Stubbs provides history of ‘Our Game’

by Archives September 20, 2006

“If the transcontinental Canadian Pacific Railway of the 1880s helped to link people of this land with a steel thread, then hockey has done likewise with its stick and its puck,” wrote Dave Stubbs in his first book entitled Our Game: The History of Hockey in Canada.

Stubbs sat at Chapters bookstore on Sept. 16 to sign his latest endeavour and proceeded to ask me if my father or I were Canadiens fans. With Elmer Lach, a Hockey Hall of Famer and member of the Canadiens’ Punch Line, sitting at his side placing his John Hancock alongside his p. 23 picture, I was a little embarrassed to respond “No, we’re not.” The lady beside me told me I should of just lied, but I replied to Stubbs that as a journalist I had to be honest.

He agreed knowing firsthand as an award-winning sports writer and columnist the journalism code of conduct. Stubbs currently writes for the Montreal Gazette and has contributed to such works as Remembering Guy Lafleur and Canadiens Legends: Montreal’s Hockey Heroes (Raincoast, 2004).

The book is physically attractive with illustrations by Neal Portney and vintage and recent photos of Canada’s hockey superstars and historical on and off ice figures who made hockey what it is today. Portney himself, a Massachusetts native, is an athlete which seems to inspire his depictions of the game.

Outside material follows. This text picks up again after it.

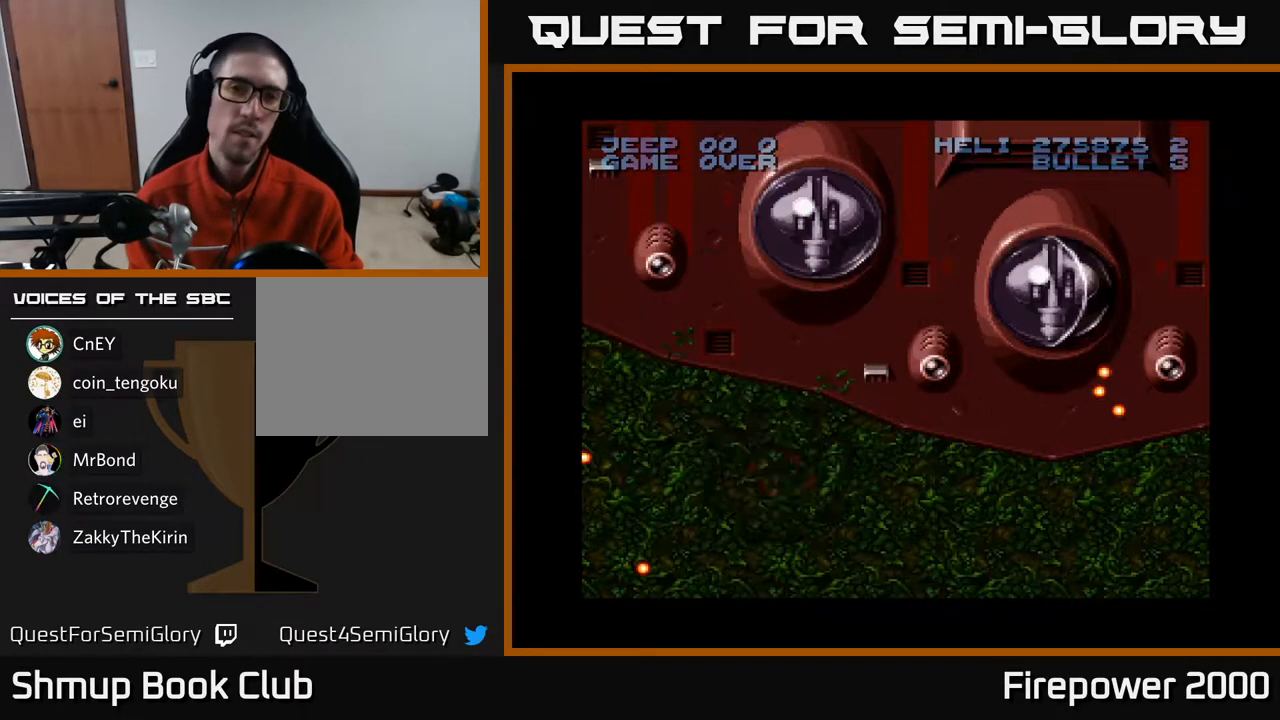
{"buttons": ["A"], "left_stick": "center", "right_stick": "center", "events": []}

The book looks at Canada’s favourite pastime over the past three centuries. It explores the geography of the sport, from where it started to how it grew and still grows to this day. The book is written chronologically, and it mentions such characters as Red Storey and “Mr. Hockey”, Gordie Howe, and it fills us in on women in the sport. It is extremely informative and interactive, with quizzes for the reader and even includes a glossary. It is well researched and includes little known facts that even the most hardcore fans may be unaware of.

It is visually stunning and a great read overall. Lobster Press is the book’s publisher and states that it is a children’s book. However, I believe that any Canadian hockey buff would enjoy it. It’s not just about the NHL, or the Canadiens, but instead Stubbs truly details the Canadian perspective of hockey.

Stubbs will hold readings Oct. 21 at Oink Oink on Greene Ave. and Nov. 12 at the Pointe-Claire Public Library.